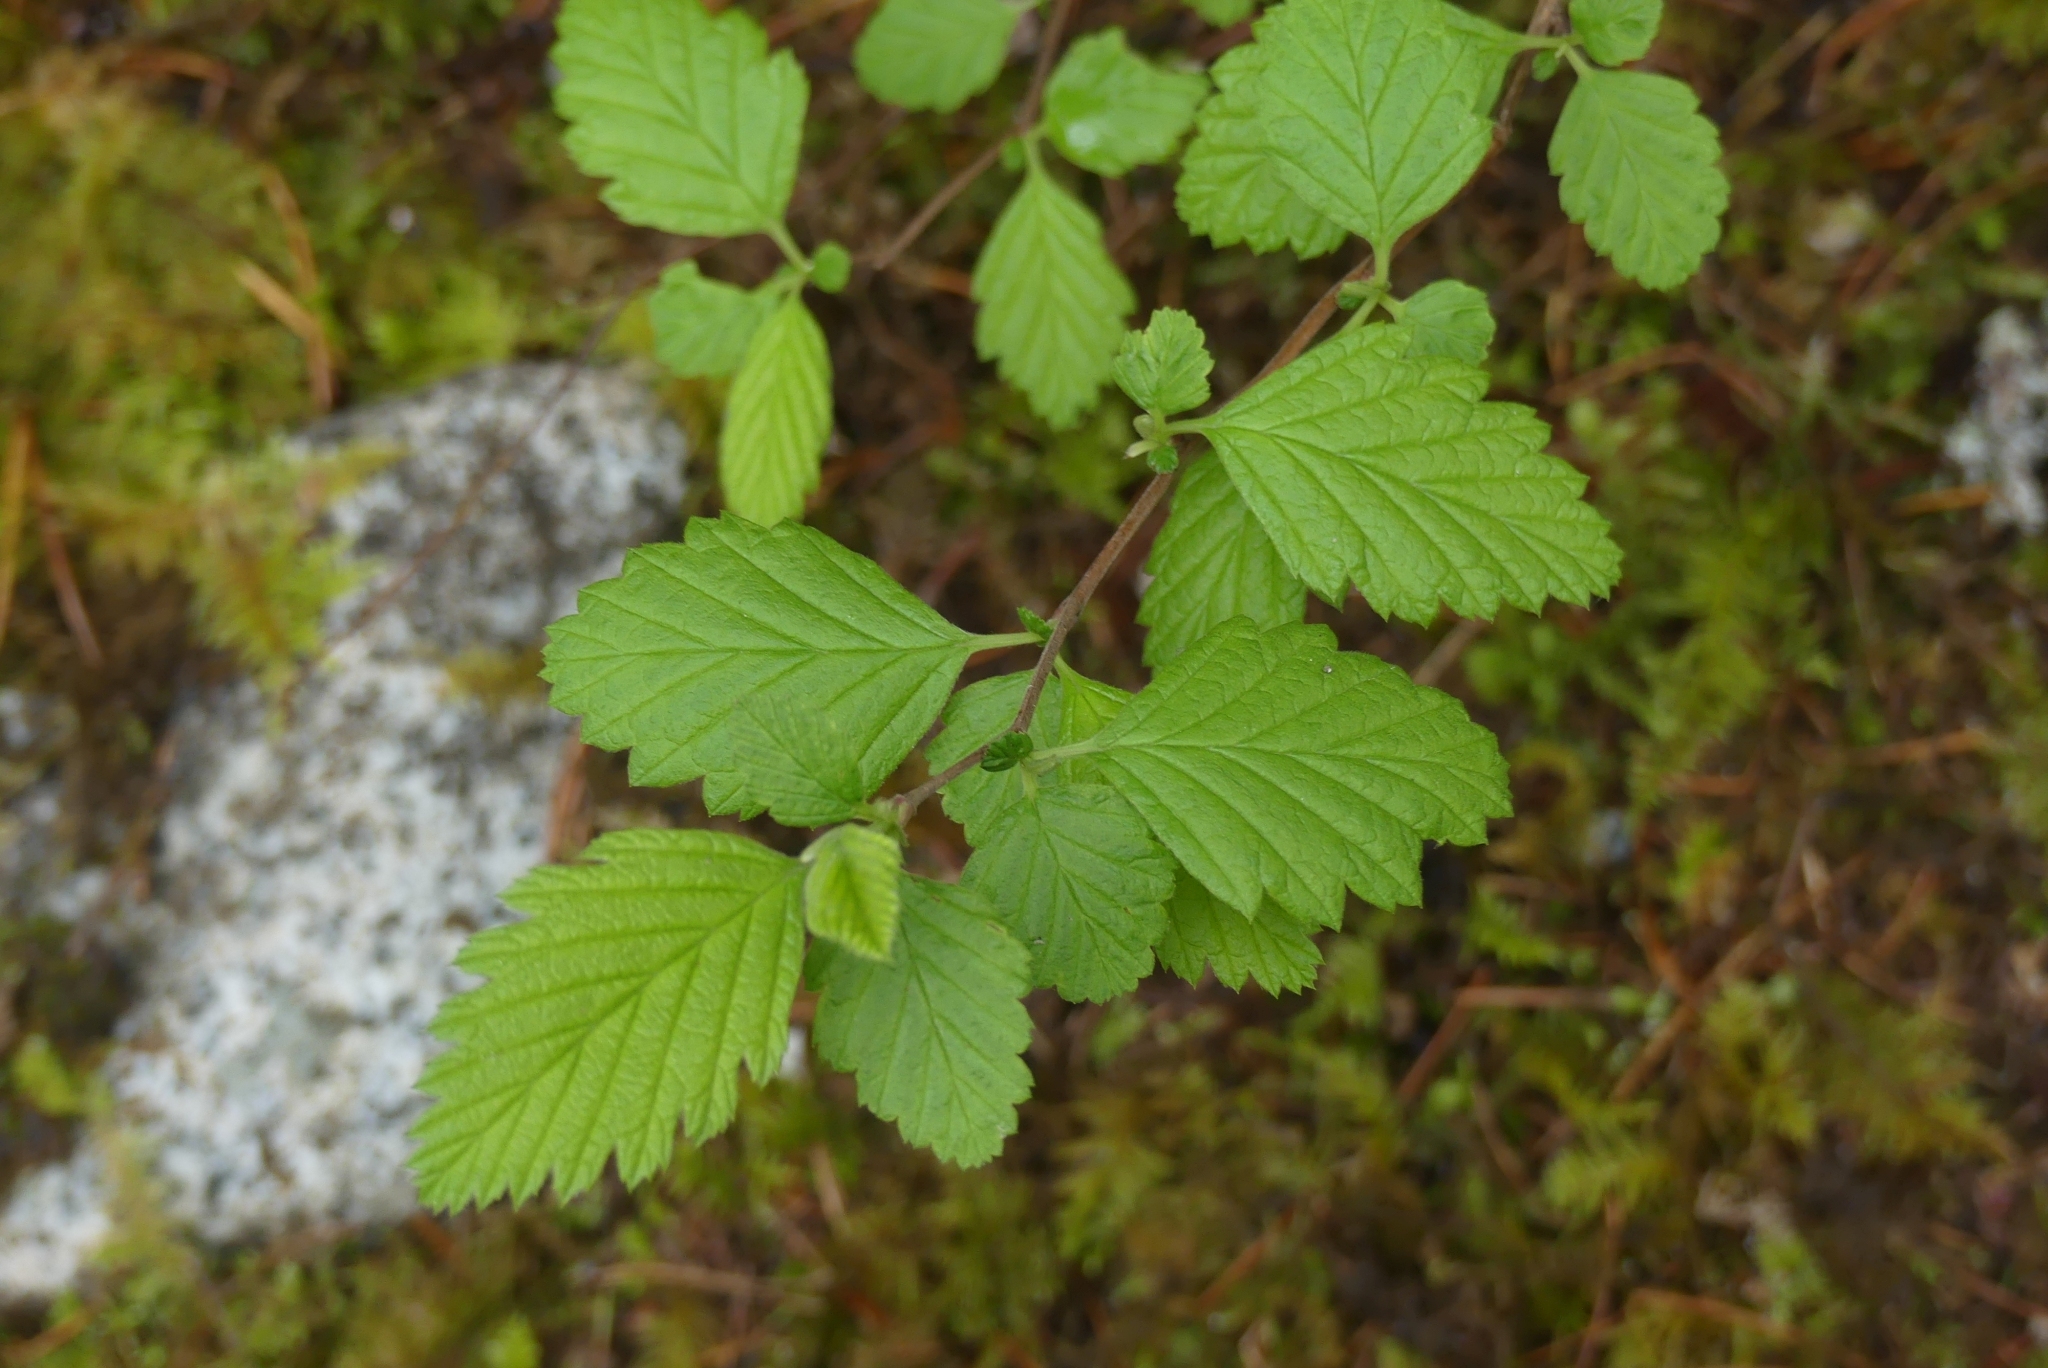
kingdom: Plantae
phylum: Tracheophyta
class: Magnoliopsida
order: Rosales
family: Rosaceae
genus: Holodiscus
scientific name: Holodiscus discolor
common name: Oceanspray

:::::

▸ Problem
Please swap "common name" for "vernacular name" and write out all the lines above again, leaving everything else unchanged. Omit the pictures.

▸ Output for this exercise
kingdom: Plantae
phylum: Tracheophyta
class: Magnoliopsida
order: Rosales
family: Rosaceae
genus: Holodiscus
scientific name: Holodiscus discolor
vernacular name: Oceanspray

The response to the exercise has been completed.